Work instructions »
Reproduce every line of the records below unchanged, keeping the original wording, spelling and line order.

Information given »
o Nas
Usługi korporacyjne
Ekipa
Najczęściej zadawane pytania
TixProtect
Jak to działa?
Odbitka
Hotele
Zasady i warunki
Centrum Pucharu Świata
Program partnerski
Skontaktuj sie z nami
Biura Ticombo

Written solution »
o Nas
Usługi korporacyjne
Ekipa
Najczęściej zadawane pytania
TixProtect
Jak to działa?
Odbitka
Hotele
Zasady i warunki
Centrum Pucharu Świata
Program partnerski
Skontaktuj sie z nami
Biura Ticombo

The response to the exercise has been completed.